Varanasi est une ville colorée et intrigante remplie de curiosités.

Un chaos nommé Inde

Le film est sur le point d'atteindre son dénouement quand l'électricité flanche. La soupe paraît excellente jusqu'à ce qu'une mouche flottant à la surface vous coupe l'appétit. Ce sentiment-là : le plaisir interrompu, un tantinet gâché, il faut apprendre à composer avec quand on s'aventure en Inde.
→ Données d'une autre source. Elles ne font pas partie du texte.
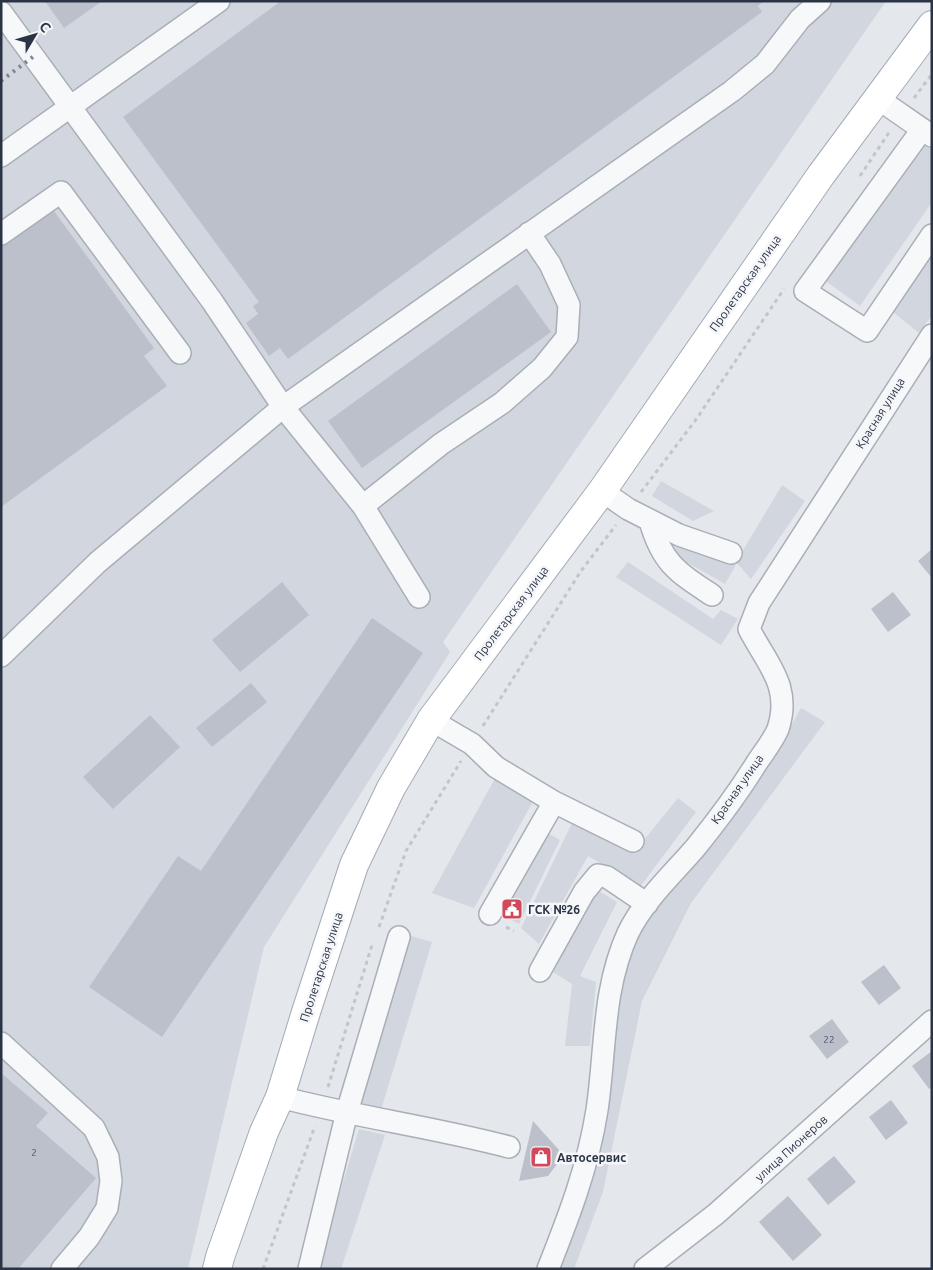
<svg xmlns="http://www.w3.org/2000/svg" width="933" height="1270" font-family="Ubuntu,sans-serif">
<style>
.built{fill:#d2d6de}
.building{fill:#bbc0ca}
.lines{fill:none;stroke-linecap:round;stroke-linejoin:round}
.minor-casing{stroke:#a9aeb7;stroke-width:24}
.major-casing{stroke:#a3abb8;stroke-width:30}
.path{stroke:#c2c5cb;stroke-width:3;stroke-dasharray:4 4;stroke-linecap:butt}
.minor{stroke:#f7f8fa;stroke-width:21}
.major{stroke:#fff;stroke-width:28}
.rail{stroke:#7d8696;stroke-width:4;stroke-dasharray:2.5 5;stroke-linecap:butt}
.labels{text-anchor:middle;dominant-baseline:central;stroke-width:5;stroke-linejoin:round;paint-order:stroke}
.number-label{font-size:10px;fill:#4f5766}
.street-label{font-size:12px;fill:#2b3445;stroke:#f4f6f9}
.poi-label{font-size:12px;font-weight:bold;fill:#2b3445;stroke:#f4f6f9;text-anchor:start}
</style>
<rect width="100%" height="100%" fill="#e4e7ec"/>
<path class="built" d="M1,1h885l-443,641 7,10 -186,295 -76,322h-187z
M923,140l9,6v56l-72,104 -37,-27z
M932,244v71l-13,18 -31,-25z
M661,481l53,30 -21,10 -41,-25z
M782,485l23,16 -54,78 -15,-17z
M677,539l59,26 -11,19 -53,-30z
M628,562l85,57 8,-9 17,9 -17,26 -105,-68z
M801,708l24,14 -134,181 -49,98 -39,191 -29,77h-18l61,-274 22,-64 130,-165z
M498,773l38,23 -62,112 -42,-15z
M678,798l18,14 -56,75 -52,-31 -49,88 -18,-16 54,-111 60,34z
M542,830l18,10 -41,84 -23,-12z
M597,890l20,12 -37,74 16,6 -6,64h-25l7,-62 -19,-12z
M408,935l24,7 -51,168 -26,-6z
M359,1129l26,6 -44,134h-24z"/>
<path class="building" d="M45,1h57l-38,27z
M281,1h483l-6,5 4,6 -474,347 -8,-11 -11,8 -23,-33 12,-9 -5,-8 6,-4 -136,-185z
M51,207l103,141 -10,8 23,30 -166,121v-264z
M517,284l34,48 -189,136 -34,-47z
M932,549v29l-14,-17z
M282,582l27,33 -69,57 -28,-32z
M893,592l18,23 -23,17 -17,-23z
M372,618l51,35 -261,384 -73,-50 89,-131 23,15z
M251,683l16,19 -55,45 -16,-19z
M150,715l30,32 -67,62 -30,-32z
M884,965l17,23 -22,17 -18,-23z
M832,1019l17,23 -22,17 -18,-23z
M932,1051v36l-3,2 -17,-23z
M1,1073l47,40 -12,13 60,52 -78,91h-17z
M891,1100l17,23 -22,17 -17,-23z
M533,1121l26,29 -1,13 -10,13 -29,5z
M834,1156l22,26 -28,23 -21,-26z
M788,1196l34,39 -29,26 -34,-39z"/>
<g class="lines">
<g class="minor-casing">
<path id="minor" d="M1,12l211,289 71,106 80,99 56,91
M877,98l55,38
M921,131l-116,160 62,40 65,-96
M1,156l218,-155
M1,234l60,-42 119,161
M602,491l26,18 51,26 52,18
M363,506l78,-62 61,-41 40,-35 25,-31 2,-32 -19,-41 -21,-31
M650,521c12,42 27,51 62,74
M1,656l97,-94 185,-155 449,-316 33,-27 35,-45 20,-18
M431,720l41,24 24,23 58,35 79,39
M490,914l64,-112
M540,971l44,-79 14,-17 9,2 40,27
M1,1043l93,85 14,29 3,24 -4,27 -18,29 -27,32
M280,1097c76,20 153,30 229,50
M309,1269l38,-157 52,-175
M548,1269c21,-53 40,-102 49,-159 9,-60 5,-120 31,-177 16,-33 45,-59 68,-86 21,-26 42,-54 60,-83 7,-11 17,-23 22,-35 14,-43 -11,-65 -29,-100l10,-26 173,-268
M645,1269l71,-55 216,-193"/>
</g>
<g class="major-casing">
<path id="major" d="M217,1269l3,-12 44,-125 16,-35 26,-85 48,-147 37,-77 40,-68 171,-229 219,-316 111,-150"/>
</g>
<path class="path" d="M914,98l18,-24
M860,176l30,-45
M641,492l54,-71 89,-132
M483,726l98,-155 35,-46
M379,927l27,-76 55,-90
M506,927l8,4
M328,1087l44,-142
M263,1269l52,-143"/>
<use href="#minor" class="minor"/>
<use href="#major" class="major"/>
<path class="rail" d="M1,81l33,-25"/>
</g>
<defs>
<g id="civic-square" transform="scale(1.125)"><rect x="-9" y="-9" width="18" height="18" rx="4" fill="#d1495b" stroke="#f4f6f9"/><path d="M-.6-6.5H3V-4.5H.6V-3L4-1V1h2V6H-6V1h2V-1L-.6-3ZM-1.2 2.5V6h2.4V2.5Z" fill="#fff"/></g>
<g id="shop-square" transform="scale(1.125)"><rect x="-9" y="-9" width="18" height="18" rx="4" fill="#d1495b" stroke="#f4f6f9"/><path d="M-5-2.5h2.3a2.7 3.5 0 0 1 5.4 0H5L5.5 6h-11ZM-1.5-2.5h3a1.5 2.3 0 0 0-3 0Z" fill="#fff"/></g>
</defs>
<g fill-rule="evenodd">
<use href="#civic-square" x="512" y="909"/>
<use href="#shop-square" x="541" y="1157"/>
</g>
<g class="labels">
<g class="number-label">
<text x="829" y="1039">22</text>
<text x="34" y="1152">2</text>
</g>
<g class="street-label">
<text transform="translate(745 283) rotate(-55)">Пролетарская улица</text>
<text transform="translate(880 413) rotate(-58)">Красная улица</text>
<text transform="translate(511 613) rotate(-53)">Пролетарская улица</text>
<text transform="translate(737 789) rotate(-55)">Красная улица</text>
<text transform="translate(321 967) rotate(-72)">Пролетарская улица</text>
<text transform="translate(791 1148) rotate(-42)">улица Пионеров</text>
</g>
<g class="poi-label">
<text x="528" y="909">ГСК №26</text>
<text x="557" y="1157">Автосервис</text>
</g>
</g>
<rect width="933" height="1270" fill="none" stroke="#2b3445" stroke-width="5"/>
<g transform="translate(35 35) rotate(52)" stroke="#f4f6f9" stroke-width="4" paint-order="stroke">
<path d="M0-4L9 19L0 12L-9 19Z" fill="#2b3445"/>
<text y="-8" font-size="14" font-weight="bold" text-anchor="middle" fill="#2b3445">С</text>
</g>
</svg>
C'est que le calme, la chance de s'émerveiller et de profiter du moment, il faut les saisir et accepter qu'ils soient éphémères. Sur les quais de Varanasi, ville ancienne où est pratiquée la crémation de centaines de défunts chaque jour sur les rives du Gange, on s'éloigne de la foule sans problème... pour trois ou quatre secondes. Une nuée d'oiseaux décolle au-dessus du Gange, survolant des embarcations colorées. À peine le temps de dire wow, on attrape l'appareil photo et puis voilà, trop tard: «Hi my friend! Where are you from?» Partis les oiseaux. Ratée la photo!On veut tout savoir de vous : votre nom, votre profession, combien de temps vous passerez en Inde, le nom de votre conjointe... Pas de conjointe? Pourquoi? Et on tentera éventuellement de vous vendre un truc, de vous entraîner dans un magasin où fausse et vraie soie se côtoient. Les conversations peuvent être interminables. La notion du temps prend tout à coup un nouveau sens. Au diable le concept de prendre son temps pour s'imbiber d'une atmosphère...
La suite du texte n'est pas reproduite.